My guess would be local AI. Apple Silicon is uniquely suitable with its shared memory.
Yeah exactly. The MacBook Pro is by far the most capable consumer device for local LLM.
A beefed up NPU could provide a big edge here.
More speculatively, Apple is also one of the few companies positioned to market an ASIC for a specific transformer architecture which they could use for their Siri replacement.
(Google has on-device inference too but their business model depends on them not being privacy-focused and their GTM with Android precludes the tight coordination between OS and hardware that would be required to push SOTA models into hardware. )
3 replies →
Embrace the vibe, man
The biggest counterexample would be that dead-ai-autotranslate-voice sucking every gram of joy out of watching your favourite creators, with no ability to turn it off.
> YouTube gaining an “ask a question about this video” button, this is a perfect example of how to sprinkle AI on an existing product.
I remember when I was trying to find a YouTube video, I remembered the contents but not the name. I tried google search and existing LLMs including Gemini, and none could find it.

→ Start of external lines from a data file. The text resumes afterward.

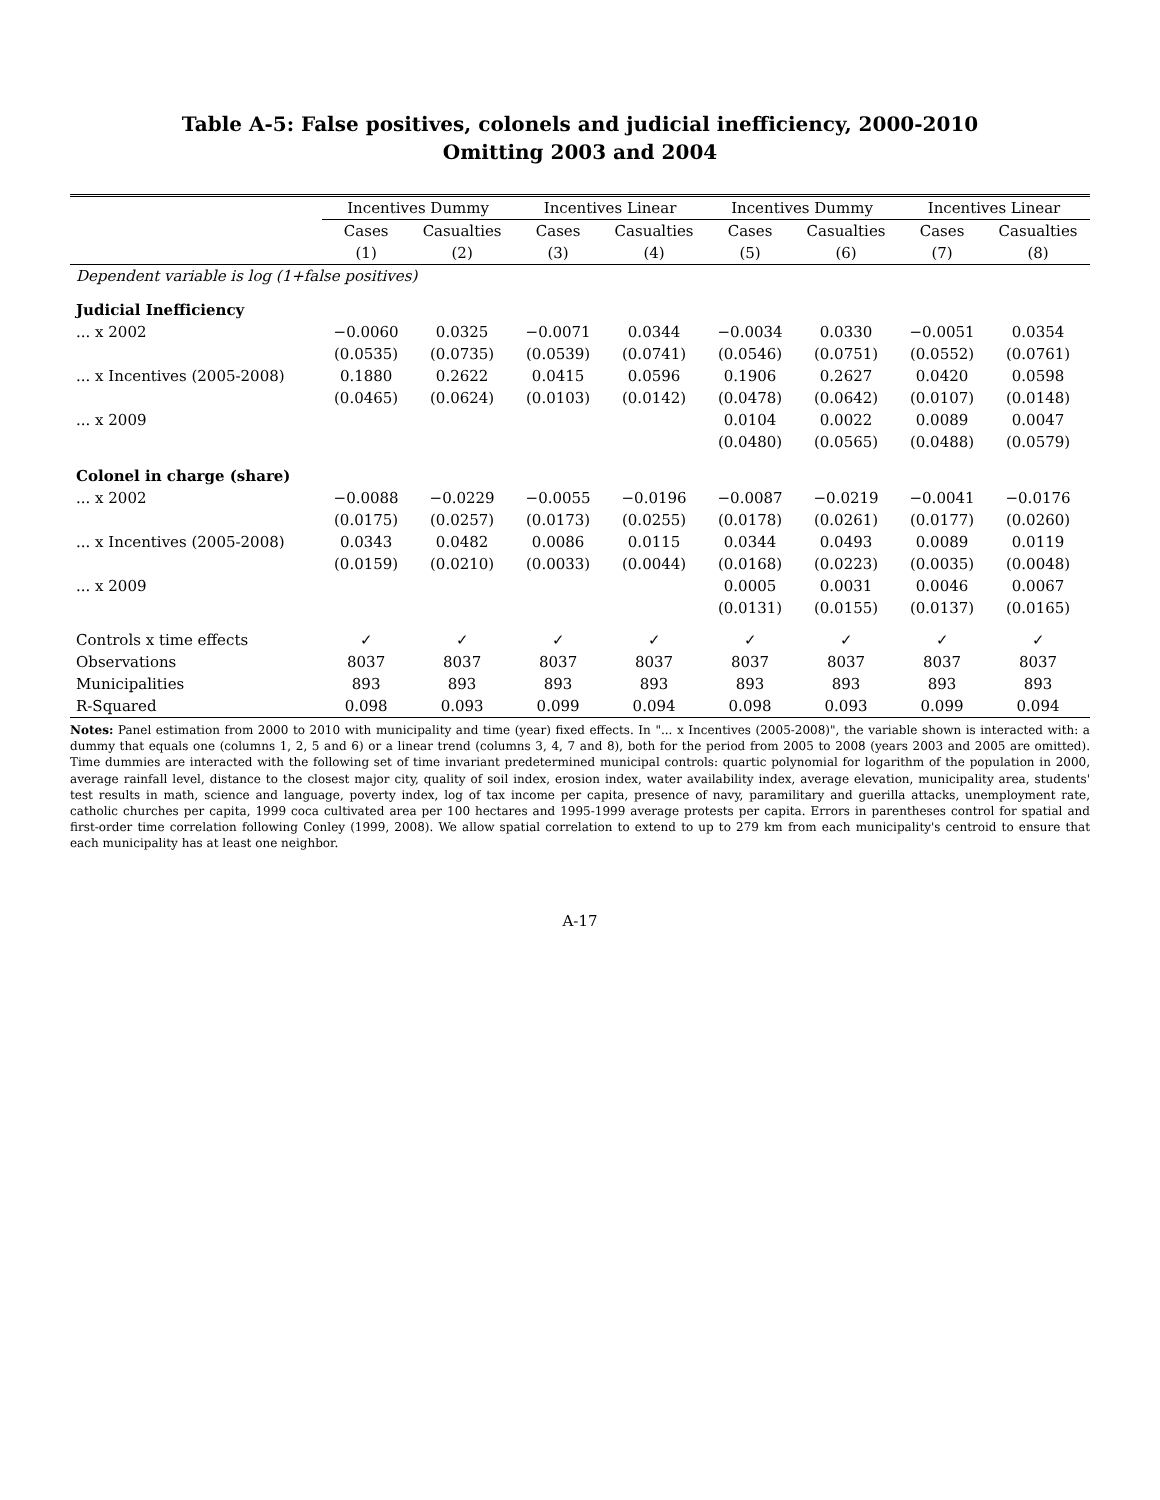Table A-5: False positives, colonels and judicial inefficiency, 2000-2010
Omitting 2003 and 2004
| | Incentives Dummy | | Incentives Linear | | Incentives Dummy | | Incentives Linear | |
| --- | --- | --- | --- | --- | --- | --- | --- | --- |
| | Cases | Casualties | Cases | Casualties | Cases | Casualties | Cases | Casualties |
| | (1) | (2) | (3) | (4) | (5) | (6) | (7) | (8) |
| Dependent variable is log (1+false positives) | | | | | | | | |
| Judicial Inefficiency | | | | | | | | |
| ... x 2002 | −0.0060 | 0.0325 | −0.0071 | 0.0344 | −0.0034 | 0.0330 | −0.0051 | 0.0354 |
| | (0.0535) | (0.0735) | (0.0539) | (0.0741) | (0.0546) | (0.0751) | (0.0552) | (0.0761) |
| ... x Incentives (2005-2008) | 0.1880 | 0.2622 | 0.0415 | 0.0596 | 0.1906 | 0.2627 | 0.0420 | 0.0598 |
| | (0.0465) | (0.0624) | (0.0103) | (0.0142) | (0.0478) | (0.0642) | (0.0107) | (0.0148) |
| ... x 2009 | | | | | 0.0104 | 0.0022 | 0.0089 | 0.0047 |
| | | | | | (0.0480) | (0.0565) | (0.0488) | (0.0579) |
| Colonel in charge (share) | | | | | | | | |
| ... x 2002 | −0.0088 | −0.0229 | −0.0055 | −0.0196 | −0.0087 | −0.0219 | −0.0041 | −0.0176 |
| | (0.0175) | (0.0257) | (0.0173) | (0.0255) | (0.0178) | (0.0261) | (0.0177) | (0.0260) |
| ... x Incentives (2005-2008) | 0.0343 | 0.0482 | 0.0086 | 0.0115 | 0.0344 | 0.0493 | 0.0089 | 0.0119 |
| | (0.0159) | (0.0210) | (0.0033) | (0.0044) | (0.0168) | (0.0223) | (0.0035) | (0.0048) |
| ... x 2009 | | | | | 0.0005 | 0.0031 | 0.0046 | 0.0067 |
| | | | | | (0.0131) | (0.0155) | (0.0137) | (0.0165) |
| Controls x time effects | ✓ | ✓ | ✓ | ✓ | ✓ | ✓ | ✓ | ✓ |
| Observations | 8037 | 8037 | 8037 | 8037 | 8037 | 8037 | 8037 | 8037 |
| Municipalities | 893 | 893 | 893 | 893 | 893 | 893 | 893 | 893 |
| R-Squared | 0.098 | 0.093 | 0.099 | 0.094 | 0.098 | 0.093 | 0.099 | 0.094 |
Notes: Panel estimation from 2000 to 2010 with municipality and time (year) fixed effects. In "... x Incentives (2005-2008)", the variable shown is interacted with: a dummy that equals one (columns 1, 2, 5 and 6) or a linear trend (columns 3, 4, 7 and 8), both for the period from 2005 to 2008 (years 2003 and 2005 are omitted). Time dummies are interacted with the following set of time invariant predetermined municipal controls: quartic polynomial for logarithm of the population in 2000, average rainfall level, distance to the closest major city, quality of soil index, erosion index, water availability index, average elevation, municipality area, students' test results in math, science and language, poverty index, log of tax income per capita, presence of navy, paramilitary and guerilla attacks, unemployment rate, catholic churches per capita, 1999 coca cultivated area per 100 hectares and 1995-1999 average protests per capita. Errors in parentheses control for spatial and first-order time correlation following Conley (1999, 2008). We allow spatial correlation to extend to up to 279 km from each municipality's centroid to ensure that each municipality has at least one neighbor.
A-17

It would also be useful for security: give the AI a recording and ask when the suspicious person shows up, the item is stolen, the event happens, etc. But unfortunately also useful for tyranny…
Yeah to be clear, I think Google is the strongest in AI product development of the FAANG companies. I included them in the list because the most complaints I see about AI product integration among FANNG comes from Google products; the incessant bundling of Gemini chatboxes in every Workspace product.
Those examples are interesting and novel, but don't anywhere near live up to the promise of the next great technological revolution, greater than even the internet. I'm fairly sure if an all-knowing genie were to tell Google that this is the best AI gets, their interest in it would drop pretty quickly.
I think for most people, if NotebookLM were to disappear overnight it'd be a shame but something you can live with. There'll be a few who do heavily rely on it, but then I wouldn't be surprised to hear that at least one person heavily relies on the "I'm feeling lucky" button, or in other words, xkcd 1172
If its really useful, how long do you think it will take Google to kill it ? ;-)
> Apple in particular is inexcusable
This isn't me defending apple, but, let me play out a little scenario:
"hey siri, book me tickets to see tonight's game"
"sure thing, champ"
<<time passes>>
"I have booked the tickets, they are now in your apple wallet"
<<opens up wallet, sees that there is 1x £350 ticket to see "the game", a interactive lesson in pickup artistry>>
You buy apple because "it works" (yes, most of that is hype, but the vertical integration is actually good, not great for devs/tinkerers though.) AI just adds in a 10-30% chance of breaking what seems to be a simple workflow.
You don't notice with chatGPT, because you expect it to be the dipshit in your pocket. You don't expect apple to be shit. (although if you've tried to ask for a specific track whilst driving, you know how shit that is. )
I mean Microsoft hosts key AI models in their AI Foundry, I don't think they're hurting.
https://ai.azure.com/catalog
> YouTube gaining an “ask a question about this video” button, this is a perfect example of how to sprinkle AI on an existing product.
> Extremely slow, but the obvious incremental addition of Gemini to Docs is another example.
These are great examples of insulting and invasive introductions of LLMs into already functional workflows. These are anti-features.
The Ask button in YouTube is a game changer for the use case of "what timestamp in this hour-long video talks about topic x?".
What's the existing functional workflow for that? Downloading the captions and querying with a local LLM or a very fuzzy keyword search?
Perhaps this is a difference in terminology, but in no way do you need a LLM for fuzzy search. Semantic search, fuzzy keyword search, and text to speech have existed for years and predate the technology for an LLM. In your use-case, do you really need a chatbot to "ask the video" about this, wouldn't a "search in video" function that does the same thing be better?
I guess I’m using the product wrong if I find them useful?